Yesterday, the hope of long life took an inevitable turn. I am going to live and now I have to play catch-up. I am so behind in every area of my life. I haven’t even healed completely and I am playing catch-up.
When I went to bed after mid-night, I further reflected on my current state. My new backdrop for living is a blank curtain. No one has drawn beautiful scenery for me act out my life against. I am on stage, performing the same old lines from the drama of my life and the backdrop has gone blank. That old backdrop had all my cues neatly scribbled in; it was my cheat-sheet on how to respond in the various roles I played. Cancer has not given me a new backdrop painted with brilliant scenes of a more focused life. I am not starring in a new play; I am going to have to be the prop manager and artist who re-sets the scenes of my life. I have to design and paint the backdrop against which I live.
I am thankful the old backdrop is gone, although it remains a shadow on the new. It too dull and routine and contained too many scenes of disappointment. I had become a faithful, generative, survivor. (Thank you, Professor Eric Erickson.) My character was somewhat stale in its own drama. There was little imagination or creativity left. The critics might rightly have renamed me Mr. Do-the-Right-Thing While-You-Wait-On-Retirement.

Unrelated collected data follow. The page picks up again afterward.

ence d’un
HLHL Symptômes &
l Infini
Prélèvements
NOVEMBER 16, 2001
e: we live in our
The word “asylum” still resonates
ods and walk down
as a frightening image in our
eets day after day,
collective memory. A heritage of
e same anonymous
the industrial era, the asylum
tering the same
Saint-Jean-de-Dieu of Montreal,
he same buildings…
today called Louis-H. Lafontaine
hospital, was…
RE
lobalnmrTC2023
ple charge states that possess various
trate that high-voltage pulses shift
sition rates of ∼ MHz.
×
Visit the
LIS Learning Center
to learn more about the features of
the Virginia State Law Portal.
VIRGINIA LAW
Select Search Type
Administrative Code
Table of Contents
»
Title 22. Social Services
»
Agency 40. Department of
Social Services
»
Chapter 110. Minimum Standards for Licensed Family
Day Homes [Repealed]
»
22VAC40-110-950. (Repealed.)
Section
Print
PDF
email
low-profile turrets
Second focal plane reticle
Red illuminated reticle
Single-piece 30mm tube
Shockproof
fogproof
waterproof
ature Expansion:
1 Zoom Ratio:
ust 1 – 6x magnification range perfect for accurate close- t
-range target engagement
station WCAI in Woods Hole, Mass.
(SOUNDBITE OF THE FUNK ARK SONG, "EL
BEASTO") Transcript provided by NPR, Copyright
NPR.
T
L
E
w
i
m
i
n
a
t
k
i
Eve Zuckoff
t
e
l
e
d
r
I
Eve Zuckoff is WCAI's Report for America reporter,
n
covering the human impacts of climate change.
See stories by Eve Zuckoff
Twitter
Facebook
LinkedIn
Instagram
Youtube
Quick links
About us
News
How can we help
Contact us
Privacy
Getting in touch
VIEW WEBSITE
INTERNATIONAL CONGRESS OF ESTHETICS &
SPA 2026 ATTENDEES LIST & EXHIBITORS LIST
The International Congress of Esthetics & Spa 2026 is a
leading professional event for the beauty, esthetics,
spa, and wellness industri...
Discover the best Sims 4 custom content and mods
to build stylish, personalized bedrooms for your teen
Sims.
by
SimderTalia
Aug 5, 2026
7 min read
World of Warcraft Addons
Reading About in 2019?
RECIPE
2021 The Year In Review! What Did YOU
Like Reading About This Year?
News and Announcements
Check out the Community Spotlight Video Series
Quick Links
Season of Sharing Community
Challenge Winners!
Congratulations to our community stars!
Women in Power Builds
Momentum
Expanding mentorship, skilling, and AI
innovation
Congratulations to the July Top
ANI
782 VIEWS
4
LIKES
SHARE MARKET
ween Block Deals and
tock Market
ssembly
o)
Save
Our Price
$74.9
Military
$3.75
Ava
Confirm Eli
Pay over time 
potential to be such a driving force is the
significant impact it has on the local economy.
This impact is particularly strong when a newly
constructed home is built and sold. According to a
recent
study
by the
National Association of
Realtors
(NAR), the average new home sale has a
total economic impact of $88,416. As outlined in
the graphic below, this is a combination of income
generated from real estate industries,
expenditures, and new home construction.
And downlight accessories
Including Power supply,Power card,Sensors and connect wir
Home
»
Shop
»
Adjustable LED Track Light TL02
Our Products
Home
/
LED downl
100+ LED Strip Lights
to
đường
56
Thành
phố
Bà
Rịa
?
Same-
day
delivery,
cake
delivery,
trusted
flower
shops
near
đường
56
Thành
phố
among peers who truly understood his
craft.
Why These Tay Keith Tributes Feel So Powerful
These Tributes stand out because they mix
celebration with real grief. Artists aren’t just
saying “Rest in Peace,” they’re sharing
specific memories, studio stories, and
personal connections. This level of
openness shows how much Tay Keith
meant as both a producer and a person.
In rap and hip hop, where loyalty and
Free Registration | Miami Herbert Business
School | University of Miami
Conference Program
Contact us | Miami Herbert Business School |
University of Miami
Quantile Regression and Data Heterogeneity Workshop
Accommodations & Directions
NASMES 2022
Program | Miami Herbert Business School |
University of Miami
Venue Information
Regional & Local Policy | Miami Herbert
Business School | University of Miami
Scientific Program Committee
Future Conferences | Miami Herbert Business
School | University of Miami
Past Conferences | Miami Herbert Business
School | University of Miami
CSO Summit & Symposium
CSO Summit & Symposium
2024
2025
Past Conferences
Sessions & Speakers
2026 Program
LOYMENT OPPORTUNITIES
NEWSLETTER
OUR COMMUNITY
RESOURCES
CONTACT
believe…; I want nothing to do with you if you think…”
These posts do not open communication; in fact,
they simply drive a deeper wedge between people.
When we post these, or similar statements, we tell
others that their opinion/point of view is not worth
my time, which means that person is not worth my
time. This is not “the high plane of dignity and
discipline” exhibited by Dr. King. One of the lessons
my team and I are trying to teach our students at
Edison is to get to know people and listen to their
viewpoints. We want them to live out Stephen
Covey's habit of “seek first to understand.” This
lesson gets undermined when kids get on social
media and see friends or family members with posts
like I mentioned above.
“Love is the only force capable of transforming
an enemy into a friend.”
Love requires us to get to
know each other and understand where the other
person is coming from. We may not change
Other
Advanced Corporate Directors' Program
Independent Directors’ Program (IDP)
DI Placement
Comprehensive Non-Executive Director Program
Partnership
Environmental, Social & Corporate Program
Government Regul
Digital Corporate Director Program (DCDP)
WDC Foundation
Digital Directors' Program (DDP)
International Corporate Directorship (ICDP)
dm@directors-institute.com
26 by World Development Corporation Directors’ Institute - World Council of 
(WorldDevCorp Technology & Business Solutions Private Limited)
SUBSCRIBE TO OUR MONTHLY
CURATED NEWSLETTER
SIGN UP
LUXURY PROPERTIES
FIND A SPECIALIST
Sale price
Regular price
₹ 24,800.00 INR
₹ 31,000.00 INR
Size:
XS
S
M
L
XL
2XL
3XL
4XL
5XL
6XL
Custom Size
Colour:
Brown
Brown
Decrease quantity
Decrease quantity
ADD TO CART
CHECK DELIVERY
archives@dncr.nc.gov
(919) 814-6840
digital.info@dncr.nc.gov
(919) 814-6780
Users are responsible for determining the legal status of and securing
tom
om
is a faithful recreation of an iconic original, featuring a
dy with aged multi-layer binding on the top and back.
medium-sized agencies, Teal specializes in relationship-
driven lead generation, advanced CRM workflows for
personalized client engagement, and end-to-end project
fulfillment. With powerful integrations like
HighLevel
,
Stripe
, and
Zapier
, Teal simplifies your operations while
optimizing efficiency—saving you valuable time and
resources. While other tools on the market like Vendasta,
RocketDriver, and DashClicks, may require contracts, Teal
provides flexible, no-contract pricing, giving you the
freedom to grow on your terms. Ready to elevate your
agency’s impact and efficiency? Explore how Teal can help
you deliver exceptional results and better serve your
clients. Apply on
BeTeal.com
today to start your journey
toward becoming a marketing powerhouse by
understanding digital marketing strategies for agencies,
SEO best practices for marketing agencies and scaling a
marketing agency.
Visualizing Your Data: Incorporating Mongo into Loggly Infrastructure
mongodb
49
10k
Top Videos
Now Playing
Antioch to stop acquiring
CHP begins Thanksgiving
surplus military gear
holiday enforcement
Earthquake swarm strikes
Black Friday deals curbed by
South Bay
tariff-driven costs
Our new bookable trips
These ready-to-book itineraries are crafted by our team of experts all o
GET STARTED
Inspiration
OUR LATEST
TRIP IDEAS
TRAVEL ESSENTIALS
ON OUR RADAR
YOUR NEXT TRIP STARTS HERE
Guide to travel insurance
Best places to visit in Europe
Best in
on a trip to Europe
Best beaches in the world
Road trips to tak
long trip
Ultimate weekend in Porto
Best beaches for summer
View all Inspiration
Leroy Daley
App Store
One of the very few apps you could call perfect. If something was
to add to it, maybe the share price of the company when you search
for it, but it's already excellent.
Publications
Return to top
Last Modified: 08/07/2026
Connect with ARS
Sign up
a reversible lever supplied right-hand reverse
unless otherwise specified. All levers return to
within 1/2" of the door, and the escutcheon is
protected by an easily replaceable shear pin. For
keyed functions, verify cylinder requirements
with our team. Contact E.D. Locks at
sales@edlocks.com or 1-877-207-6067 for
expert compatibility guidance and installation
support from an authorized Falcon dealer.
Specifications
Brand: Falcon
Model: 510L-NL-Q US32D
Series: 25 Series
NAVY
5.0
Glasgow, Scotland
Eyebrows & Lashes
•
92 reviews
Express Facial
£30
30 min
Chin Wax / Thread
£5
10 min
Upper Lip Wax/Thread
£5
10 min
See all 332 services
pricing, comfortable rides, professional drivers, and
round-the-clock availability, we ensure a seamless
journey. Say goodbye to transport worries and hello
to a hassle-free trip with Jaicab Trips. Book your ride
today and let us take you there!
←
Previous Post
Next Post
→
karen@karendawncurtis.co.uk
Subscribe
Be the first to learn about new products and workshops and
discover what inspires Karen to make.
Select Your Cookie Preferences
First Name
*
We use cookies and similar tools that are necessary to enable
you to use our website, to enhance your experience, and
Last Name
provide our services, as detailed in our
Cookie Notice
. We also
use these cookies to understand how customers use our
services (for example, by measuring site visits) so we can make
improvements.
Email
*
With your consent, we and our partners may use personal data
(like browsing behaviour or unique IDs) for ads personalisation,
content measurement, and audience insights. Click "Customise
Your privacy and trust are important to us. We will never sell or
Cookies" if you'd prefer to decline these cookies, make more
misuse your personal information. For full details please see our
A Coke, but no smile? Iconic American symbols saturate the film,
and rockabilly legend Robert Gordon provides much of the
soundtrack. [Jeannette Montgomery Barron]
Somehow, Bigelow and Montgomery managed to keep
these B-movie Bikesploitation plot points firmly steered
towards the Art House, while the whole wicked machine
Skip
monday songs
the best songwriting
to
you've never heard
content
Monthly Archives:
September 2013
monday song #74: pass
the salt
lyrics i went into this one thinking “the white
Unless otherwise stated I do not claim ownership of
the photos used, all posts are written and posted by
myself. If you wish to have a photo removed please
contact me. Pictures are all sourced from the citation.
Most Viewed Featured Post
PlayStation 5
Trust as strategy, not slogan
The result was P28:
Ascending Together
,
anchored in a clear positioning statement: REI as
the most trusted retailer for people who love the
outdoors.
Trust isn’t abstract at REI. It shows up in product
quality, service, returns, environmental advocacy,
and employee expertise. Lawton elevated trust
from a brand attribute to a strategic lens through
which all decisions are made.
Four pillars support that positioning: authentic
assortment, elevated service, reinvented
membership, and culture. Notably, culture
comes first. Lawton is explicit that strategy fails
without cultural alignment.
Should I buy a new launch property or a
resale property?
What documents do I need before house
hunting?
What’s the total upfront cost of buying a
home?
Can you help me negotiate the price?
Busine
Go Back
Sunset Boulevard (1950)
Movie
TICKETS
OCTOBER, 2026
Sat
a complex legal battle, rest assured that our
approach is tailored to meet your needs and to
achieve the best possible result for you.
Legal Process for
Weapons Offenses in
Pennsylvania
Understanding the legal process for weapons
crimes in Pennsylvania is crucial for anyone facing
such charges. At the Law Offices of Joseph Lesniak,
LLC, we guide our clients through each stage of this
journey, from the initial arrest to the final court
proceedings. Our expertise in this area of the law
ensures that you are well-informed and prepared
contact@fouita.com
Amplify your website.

And so here I am. Nothing has changed in my life; everything has changed in my life. Cancer has not thrust me into a new Off-Broadway hit. It has not afforded me the opportunity to start over. I am living in the same drama with the same cast of loved-ones, friends, and arch villains (wouldn’t you like to know who they are?). My challenge is what it always has been, or should have been, paint the backdrop against which I want to live my life, one scene at a time. The difference may be as simple as not taking life for granted, be an actor who writes his own script rather than merely reading the one handed to him.
If all this sounds mellow-dramatic, I admit it is. The change that is taking place within me will probably go unnoticed by all but my closest friends. But maybe, just maybe, I’ll surprise you.